Try it
Reproduce every line of the listing below word for word, and leave out the pictures.

Dataset excerpts
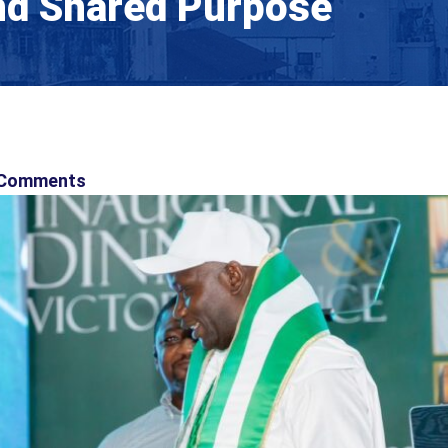
And Shared Purpose
Comments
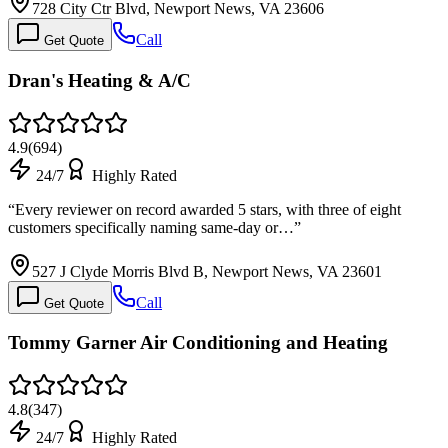
728 City Ctr Blvd, Newport News, VA 23606
Call
Get Quote
Dran's Heating & A/C
4.9
(
694
)
24/7
Highly Rated
“
Every reviewer on record awarded 5 stars, with three of eight
customers specifically naming same-day or…
”
527 J Clyde Morris Blvd B, Newport News, VA 23601
Call
Get Quote
Tommy Garner Air Conditioning and Heating
4.8
(
347
)
24/7
Highly Rated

Worked solution
And Shared Purpose
Comments
728 City Ctr Blvd, Newport News, VA 23606
Call
Get Quote
Dran's Heating & A/C
4.9
(
694
)
24/7
Highly Rated
“
Every reviewer on record awarded 5 stars, with three of eight
customers specifically naming same-day or…
”
527 J Clyde Morris Blvd B, Newport News, VA 23601
Call
Get Quote
Tommy Garner Air Conditioning and Heating
4.8
(
347
)
24/7
Highly Rated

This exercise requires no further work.